Without dramatic spikes and contractions in its GDP but with a stable political scene, Uruguay remains an oddity in a region known for anything but stability. It is also unusual in not being known for large-scale mining projects, a sector many South American countries are reliant upon. That could be about to change, however, as the country moves towards regulating and opening up its mining industry.
In August 2013, the Uruguayan government enacted a law regulating large-scale mining, prompted in large part by plans by London-based mining firm Zamin Ferrous to invest $3bn in the Aratiri project, an open-cast iron ore mine. This is the largest level of foreign investment into mining in Uruguay's history.
Can this mega-project and the fact that the country sits on 2500 million tonnes of iron ore, which if mined could make it the eighth largest exporter of the mineral in the world, make Uruguay the next big thing in mining? “The new legislation tried to address most of the issues that an ore-exporting country can face,” says Christian Daude, senior economist at the Organisation for Economic Cooperation and Development. “Although there are some minor issues where we would like to see some improvements, overall we think it is a reasonable framework.”
After passing the legislation, the Uruguayan government now needs to deliver the infrastructure needed for mining projects, says Mr Daude. “To get production out you need roads dedicated specifically to that sector and a deepwater port,” he says, adding that because Uruguay does not have such a port, it remains to be seen whether it will reach an agreement to use one in another country, most likely a fellow Mercosur member, or build one of its own.
And while it is the Aratiri project that prompted a reform of Uruguay’s mining sector, there could be more changes on the horizon, according to John S Leaman, a partner at Guyer & Regules, a Montevideo-based law firm. “Uruguay is also entering into a new phase in the matter of oil treaties as apparently there could be oil reserves, especially in the continental platform,” says Mr Leaman. “There has been a lot of interest in oil drilling in Uruguay.
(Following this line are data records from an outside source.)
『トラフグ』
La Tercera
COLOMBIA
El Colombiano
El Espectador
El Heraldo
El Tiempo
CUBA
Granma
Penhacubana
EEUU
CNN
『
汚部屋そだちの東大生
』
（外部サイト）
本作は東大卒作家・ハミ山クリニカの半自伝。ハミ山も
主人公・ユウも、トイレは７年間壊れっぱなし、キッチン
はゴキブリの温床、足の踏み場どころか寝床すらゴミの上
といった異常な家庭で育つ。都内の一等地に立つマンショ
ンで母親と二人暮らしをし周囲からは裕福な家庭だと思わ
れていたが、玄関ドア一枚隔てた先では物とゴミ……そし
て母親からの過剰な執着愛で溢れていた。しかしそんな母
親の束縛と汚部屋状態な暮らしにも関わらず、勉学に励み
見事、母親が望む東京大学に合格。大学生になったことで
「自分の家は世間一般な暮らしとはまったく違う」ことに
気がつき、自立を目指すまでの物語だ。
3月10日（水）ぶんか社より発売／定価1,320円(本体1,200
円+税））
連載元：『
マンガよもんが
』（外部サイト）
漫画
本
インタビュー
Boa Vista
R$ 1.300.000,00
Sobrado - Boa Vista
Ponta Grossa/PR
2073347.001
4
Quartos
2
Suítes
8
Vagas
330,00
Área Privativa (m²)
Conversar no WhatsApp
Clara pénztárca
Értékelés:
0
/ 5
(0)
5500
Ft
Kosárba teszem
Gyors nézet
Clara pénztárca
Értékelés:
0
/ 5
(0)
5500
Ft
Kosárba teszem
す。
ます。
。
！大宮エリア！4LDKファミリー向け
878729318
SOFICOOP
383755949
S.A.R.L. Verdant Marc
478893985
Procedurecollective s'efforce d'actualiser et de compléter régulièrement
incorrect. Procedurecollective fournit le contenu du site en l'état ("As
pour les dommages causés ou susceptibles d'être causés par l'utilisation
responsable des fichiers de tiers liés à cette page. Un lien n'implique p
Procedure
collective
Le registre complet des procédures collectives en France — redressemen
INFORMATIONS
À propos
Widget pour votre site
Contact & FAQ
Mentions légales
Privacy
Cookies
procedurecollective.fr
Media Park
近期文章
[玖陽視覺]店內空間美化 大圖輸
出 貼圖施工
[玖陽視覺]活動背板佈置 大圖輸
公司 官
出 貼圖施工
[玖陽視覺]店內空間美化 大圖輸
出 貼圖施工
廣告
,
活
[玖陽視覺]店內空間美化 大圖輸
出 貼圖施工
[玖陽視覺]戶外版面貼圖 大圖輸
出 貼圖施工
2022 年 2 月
All oil majors are here.”
Whether the majors will continue to invest in Uruguay, and whether the country will establish itself as a new mining destination, depends largely on the success of Aratiri, according to Mr Daude. The project has been delayed, partly because of the opposition to it within Uruguay and partly because Zamin executives want plans for a port development in place. “These things take time," says Mr Daude. “If a country does not have experience of such a big investment in the sector it has to be very careful.”